With the embattled mayor’s term expiring, the city officially elected City Councilman Bill Peduto to replace him. While the new mayor will not take over the position until January, Pittsburgh urbanists have much to be excited about in the mayor-elect. His priorities read like a laundry list of urbanist dreams: a subway connecting downtown and the city’s cultural district, a new city Bureau of Special Projects that will undertake transformational initiatives in city neighborhoods, and complete street renovations in key corridors downtown. Most telling for the mayor-elect, however, has been his focus on improving development patterns.

Demanding Better Development

Almono_Site

Image from Almono.org

Even before taking office, Peduto has challenged some of the largest developers in the city to ensure quality urban development. Three massive redevelopment projects are close to breaking ground: a massive brownfield redevelopment named Almono, the construction of a new urban neighborhood on the site of the Pittsburgh Penguins’ former Civic Arena, and a mixed-use riverfront development in the city’s Strip District.

While the Almono project (named for the city’s three rivers—Allegheny, Monongahela, and Ohio), already aimed to be a large, mixed-use, urban infill project, the mayor-elect challenged the non-profit developers to improve the development by more thoroughly addressing water-quality issues, a major problem in the heavily urbanized city. The mayor-elect’s solution? Invest in a series of canals throughout the development that would not only hold storm water before releasing it into the area’s rivers, but also improve the aesthetics of the proposed community.
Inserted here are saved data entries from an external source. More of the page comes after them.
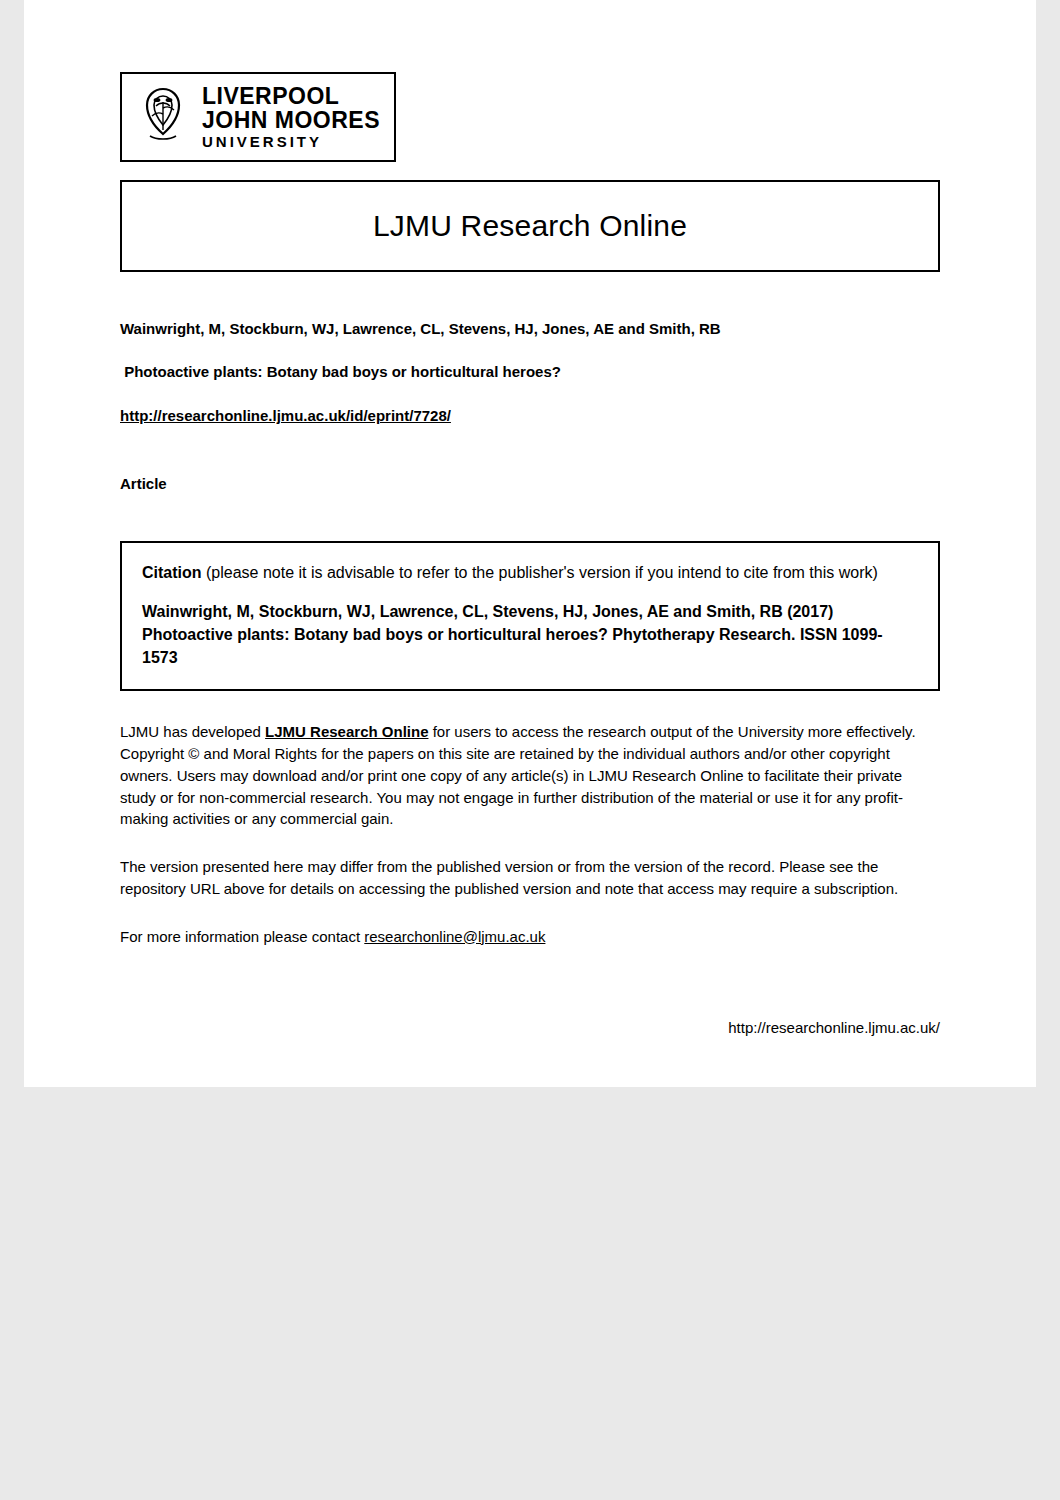LIVERPOOL JOHN MOORES UNIVERSITY
LJMU Research Online
Wainwright, M, Stockburn, WJ, Lawrence, CL, Stevens, HJ, Jones, AE and Smith, RB
Photoactive plants: Botany bad boys or horticultural heroes?
http://researchonline.ljmu.ac.uk/id/eprint/7728/
Article
Citation (please note it is advisable to refer to the publisher's version if you intend to cite from this work)
Wainwright, M, Stockburn, WJ, Lawrence, CL, Stevens, HJ, Jones, AE and Smith, RB (2017) Photoactive plants: Botany bad boys or horticultural heroes? Phytotherapy Research. ISSN 1099-1573
LJMU has developed LJMU Research Online for users to access the research output of the University more effectively. Copyright © and Moral Rights for the papers on this site are retained by the individual authors and/or other copyright owners. Users may download and/or print one copy of any article(s) in LJMU Research Online to facilitate their private study or for non-commercial research. You may not engage in further distribution of the material or use it for any profit-making activities or any commercial gain.
The version presented here may differ from the published version or from the version of the record. Please see the repository URL above for details on accessing the published version and note that access may require a subscription.
For more information please contact researchonline@ljmu.ac.uk
http://researchonline.ljmu.ac.uk/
At the Civic Arena site, Peduto directly challenged the developers when they asked for additional tax incentives and investments from the city. Rather than offering up no-strings-attached funding, Peduto demanded that infrastructure money be invested in better connections to nearby struggling and largely African American neighborhoods. Through this effort, Peduto is making good on long-overdue promises to these communities, particularly the Hill District and Uptown, two places promised large returns when urban renewal initiatives first demolished large swaths of the neighborhoods for construction of the Civic Arena.

Image courtesy of pittsburghpa.gov

Image courtesy of pittsburghpa.gov

Finally, the mayor-elect’s last foray into development initiatives has been in the city’s historic Strip District—a wild cluster of butchers, grocers, and neighborhood markets reminiscent of turn-of-the-century market districts. The longest building in the area is the Produce Terminal, a historic structure that once housed numerous wholesale fruit and vegetable distributors. The massive rail yard that once fed the Produce Terminal, however, has largely been paved over, and developer Buncher Company bought the site for a mixed-use development. Urban design critiques notwithstanding—and there are many—the major source of citizen complaints with the project has been Buncher’s proposal to demolish a third of the historic Produce Terminal and rehabilitate the remainder for better access between the new development and the shops of the Strip District. As mayor-elect, Peduto is seeking to disassociate the Produce Terminal from the larger development, thereby saving the building from partial demolition.

A Brighter Future for the Steel City?

With the election of Councilman Peduto, the Steel City has made a choice for a more progressive mayor who is willing to fight for better development. Whether the mayor will be successful in altering development patterns, and to what extent he will be able to accomplish his other priorities is unclear, but for now, urbanists have reason to celebrate in Pittsburgh.